Président-directeur généralINA&Associates Inc.

Président-directeur général d'INA&Associates Inc. Dirige le courtage immobilier, la location et la gestion de biens dans le Grand Tokyo et la région du Kansai. Spécialisé dans la stratégie d'investissement en immobilier de rendement et le conseil aux grandes fortunes.

Daisuke Inazawa est le président-directeur général d'INA&Associates Inc., une société immobilière japonaise dont le siège se trouve à Osaka et qui dispose d'une succursale à Tokyo. Il dirige les trois activités fondamentales du groupe — courtage en vente immobilière, location et gestion de biens — dans le Grand Tokyo et la région du Kansai.

Ses domaines d'expertise recouvrent la stratégie d'investissement en immobilier de rendement, l'optimisation de la rentabilité des opérations locatives, le conseil immobilier destiné aux grandes fortunes (UHNWI) et aux investisseurs institutionnels, ainsi que l'investissement immobilier transfrontalier. Il fournit un conseil de long terme, fondé sur les données, à une clientèle d'investisseurs au Japon comme à l'étranger.

Sous la devise « l'actif le plus précieux d'une entreprise, ce sont ses hommes », il positionne INA&Associates comme une « entreprise d'investissement dans le capital humain » et s'engage à créer une valeur d'entreprise durable par le développement des talents. En tant que dirigeant, il s'exprime également sur le leadership et la culture organisationnelle en période de changement.

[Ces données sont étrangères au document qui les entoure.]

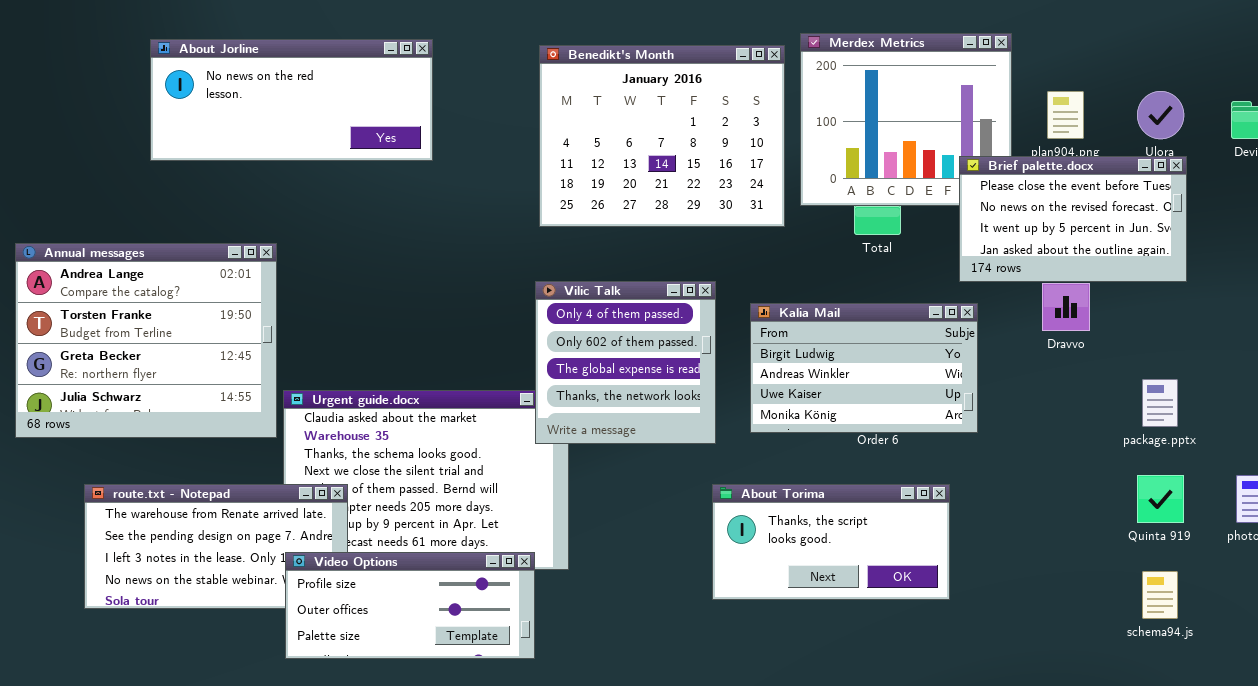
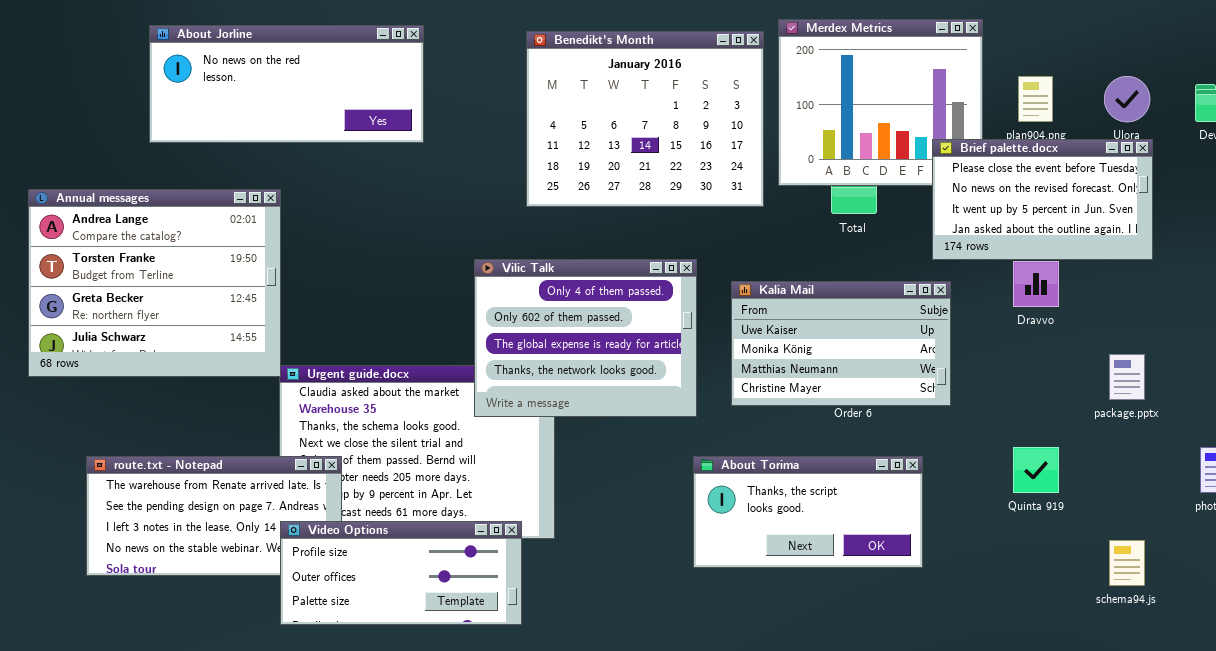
Annual messages: [15,243,277,438] -> [28,189,281,377], moved
Vilic Talk: [535,281,716,444] -> [474,259,697,417], resized
Kalia Mail: [750,303,978,433] -> [731,281,951,406], scrolled down 2 rows
Quinta 919: [1137,475,1184,523] -> [1013,447,1059,493], moved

Il a obtenu onze qualifications professionnelles japonaises : courtier immobilier agréé (Takken), Master agréé en conseil immobilier, gestionnaire agréé de copropriétés, superviseur agréé de gestion d'immeubles, professionnel certifié de gestion locative, gyōseishoshi (juriste administratif), responsable certifié de la protection des données personnelles, responsable de prévention incendie de classe A, spécialiste certifié de l'immobilier vendu aux enchères, ingénieur de maintenance de copropriétés, et superviseur agréé des opérations de crédit.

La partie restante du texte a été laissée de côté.